恋病、発熱。〜私に冷たい婚約者、誰かに恋愛指数100みたいです〜
 やはり、エミールはイーディスには何も伝えていなかったようで、彼女は驚いてはいたけど、私が心を込めて謝罪をすれば手を握って慰めてくれた。

「思ってもみなかったから驚いてしまったけれど、神殿の勘違いでそうなってしまったのなら、貴女が悪いわけではないわ。それに、私への厚い友情を感じて、責められてしまったエミールには悪いけれど、嬉しくなってしまったもの」

 確かに彼女の言う通りに親友イーディスでなければ、あの時エミールに意見していたかというとわからない。

 私にとって彼女は失い難い、大切な友人だからだ。

 いつか必ず不幸になるとわかっている相手ならば、どうにか遠ざけたいと思ってしまうほどに。

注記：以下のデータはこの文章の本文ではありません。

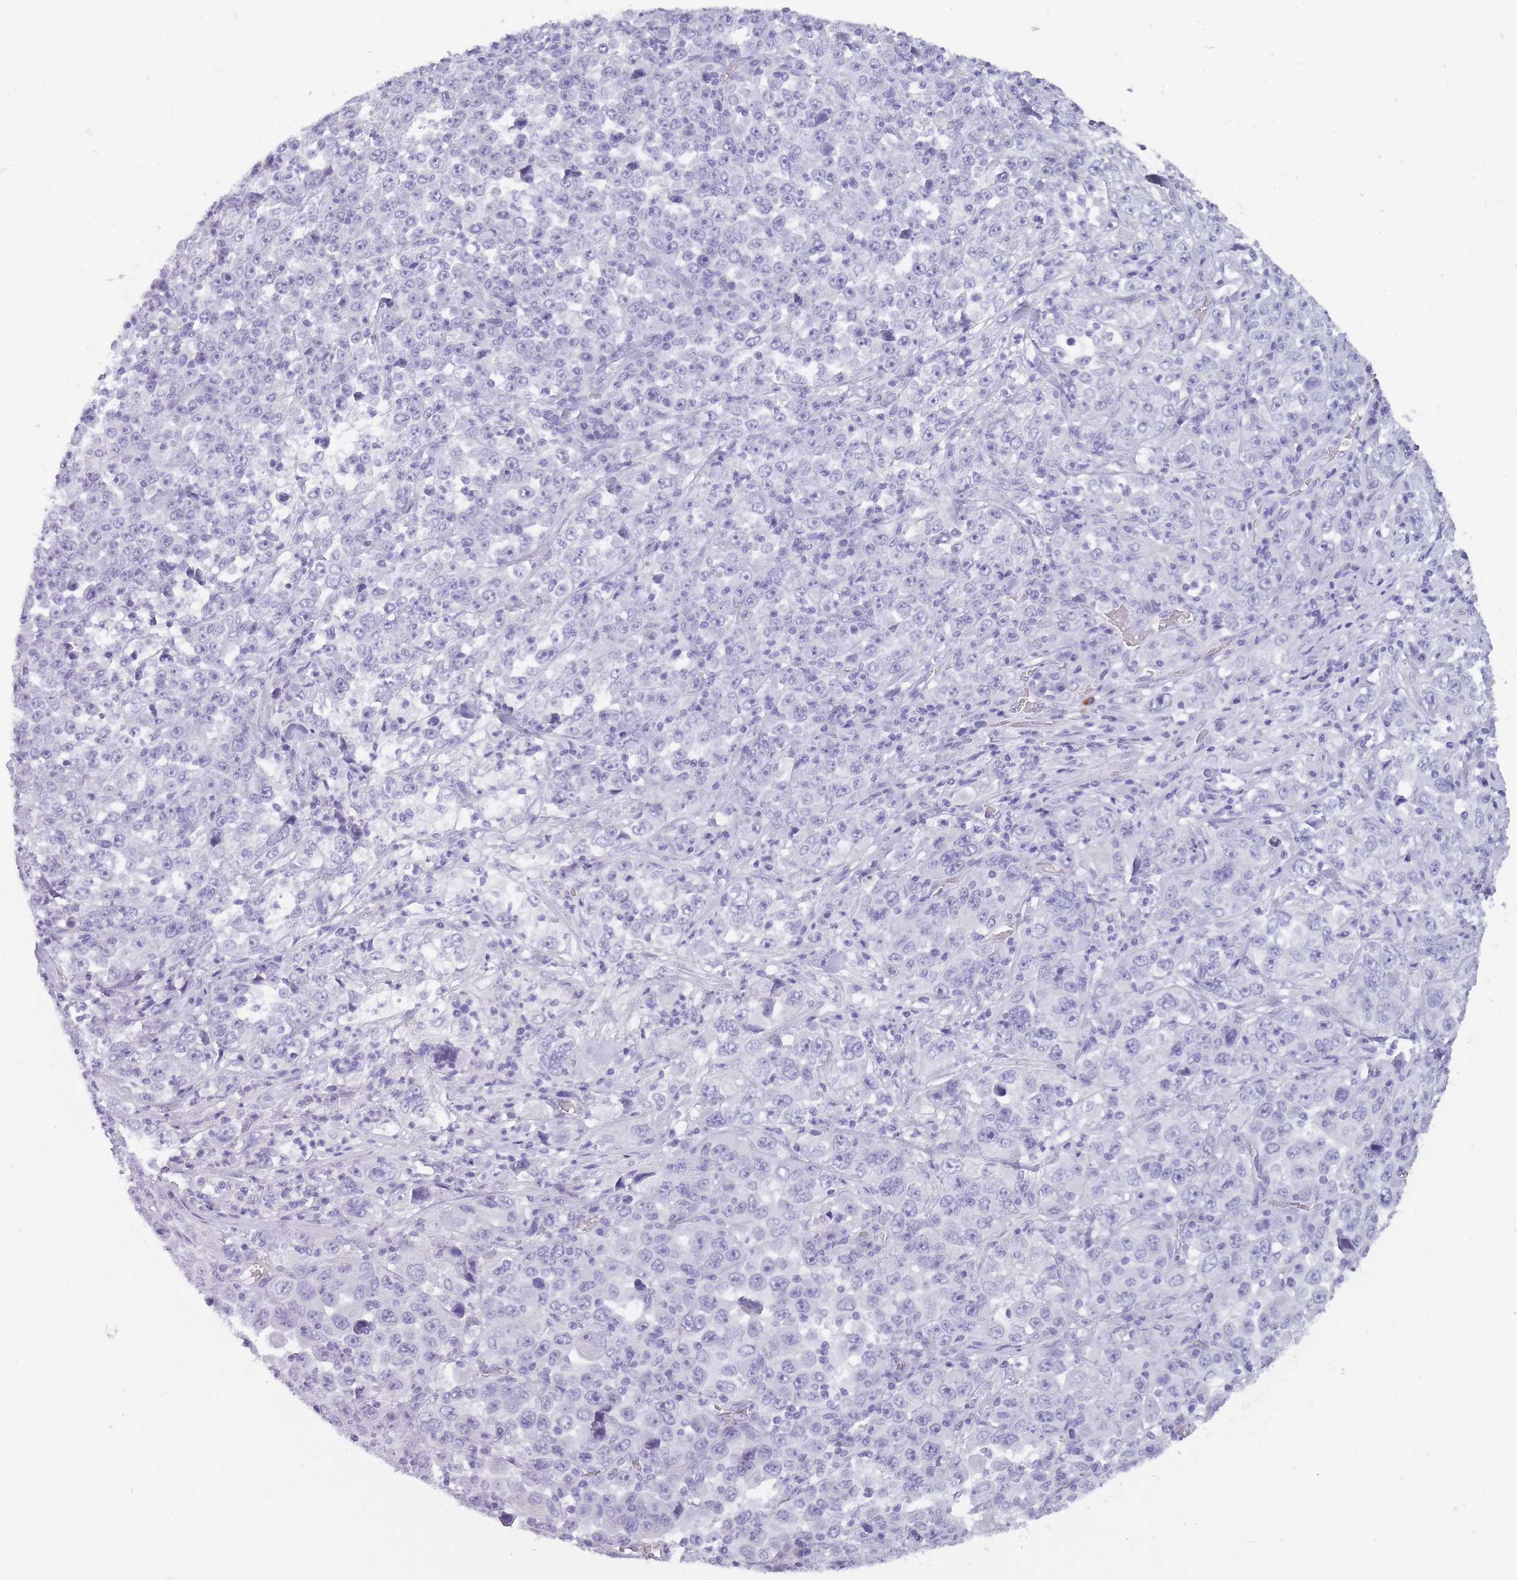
{"staining": {"intensity": "negative", "quantity": "none", "location": "none"}, "tissue": "stomach cancer", "cell_type": "Tumor cells", "image_type": "cancer", "snomed": [{"axis": "morphology", "description": "Normal tissue, NOS"}, {"axis": "morphology", "description": "Adenocarcinoma, NOS"}, {"axis": "topography", "description": "Stomach, upper"}, {"axis": "topography", "description": "Stomach"}], "caption": "Tumor cells show no significant positivity in stomach cancer.", "gene": "TCP11", "patient": {"sex": "male", "age": 59}}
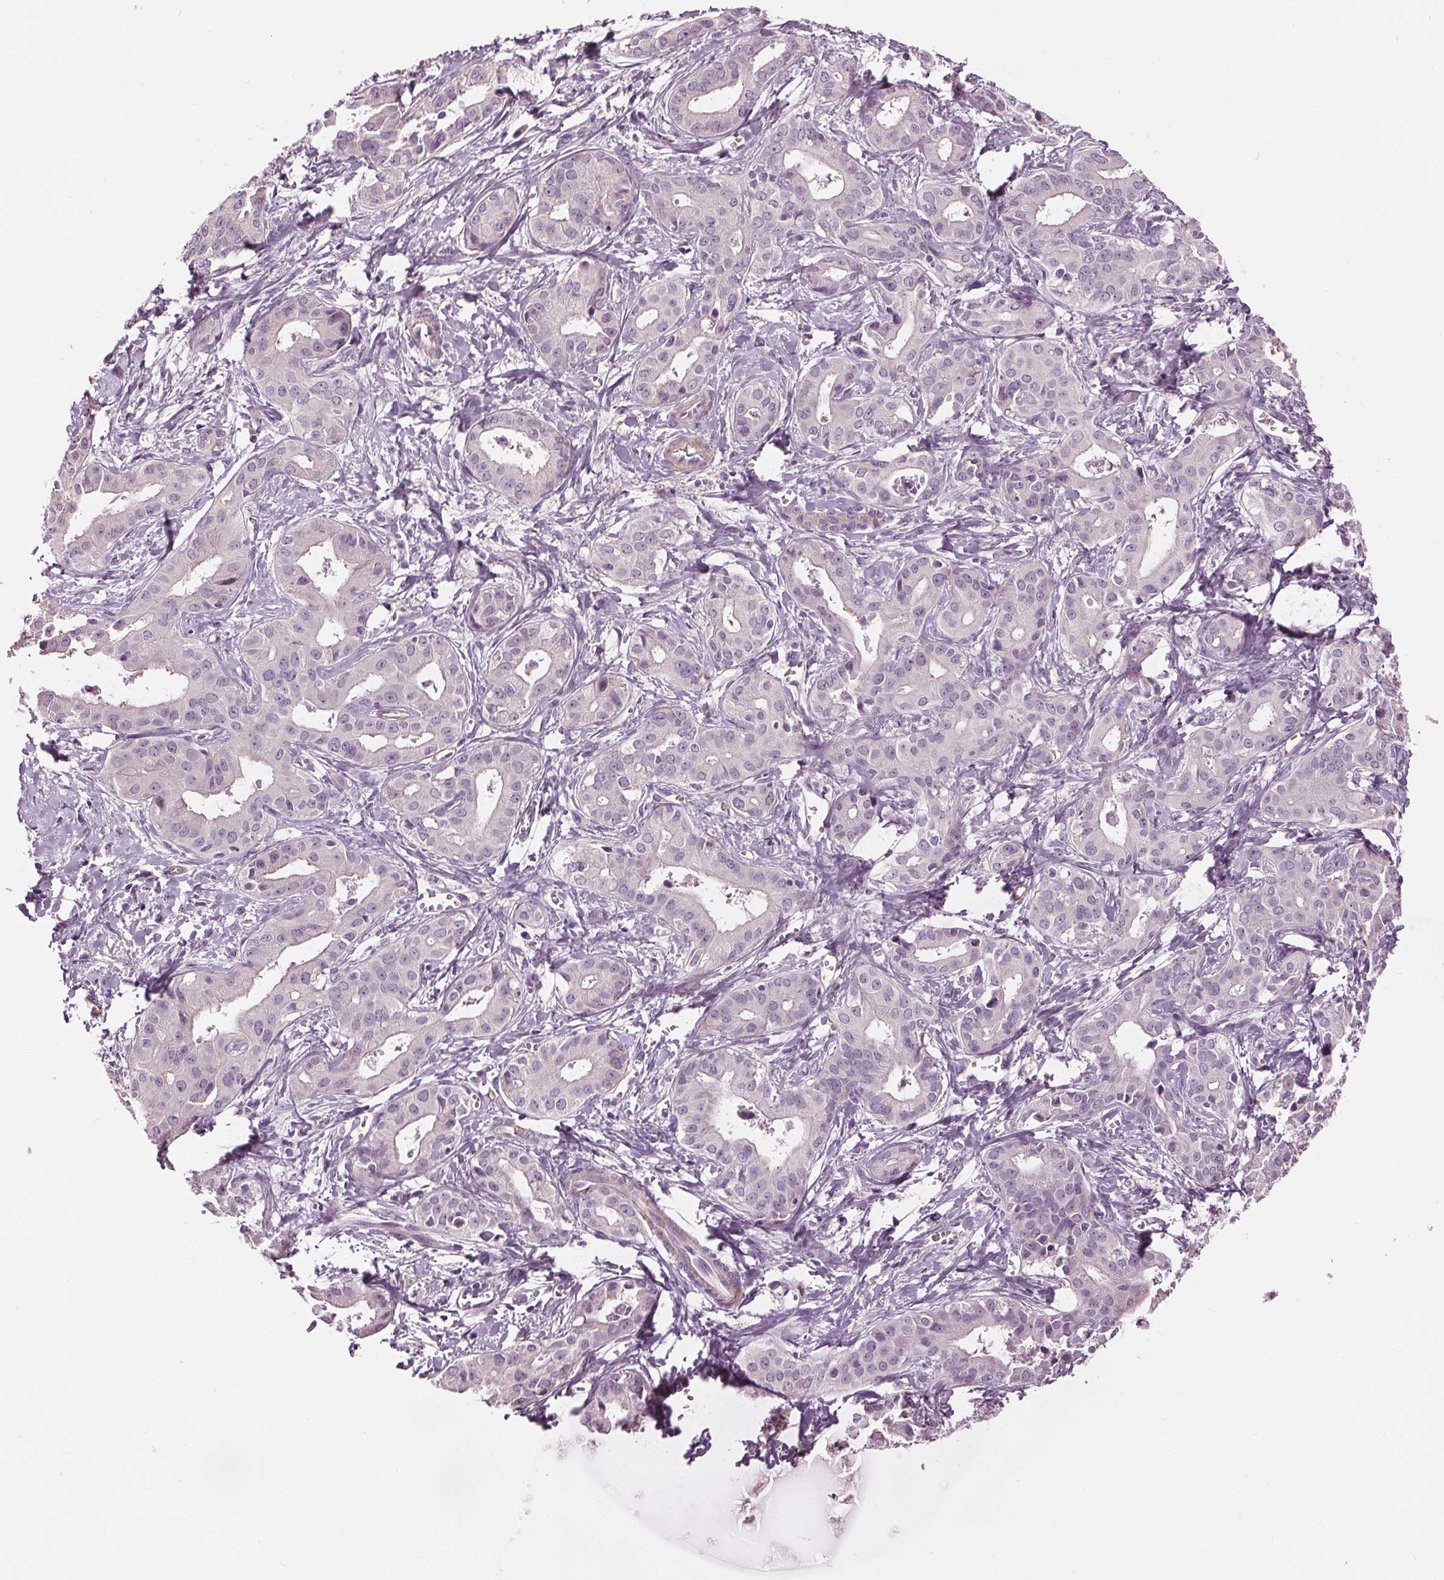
{"staining": {"intensity": "negative", "quantity": "none", "location": "none"}, "tissue": "liver cancer", "cell_type": "Tumor cells", "image_type": "cancer", "snomed": [{"axis": "morphology", "description": "Cholangiocarcinoma"}, {"axis": "topography", "description": "Liver"}], "caption": "Tumor cells are negative for protein expression in human liver cancer (cholangiocarcinoma). Nuclei are stained in blue.", "gene": "RASA1", "patient": {"sex": "female", "age": 65}}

「そうなの……けれど、勘違いでよかったわ。実は……勘違いしてエミールを責めている間、彼の好感度は下がり続けて、最終的には一桁になってしまったのよ。とんでもない女だと思われてしまったわね。きっと」

 昨夜、イーディスと同様にエミールにも謝罪の手紙をすぐに書いたけれど、まだ返信はない。貴族の朝は遅いので、今は手紙を開いて読んでくれている程度の時間だろう。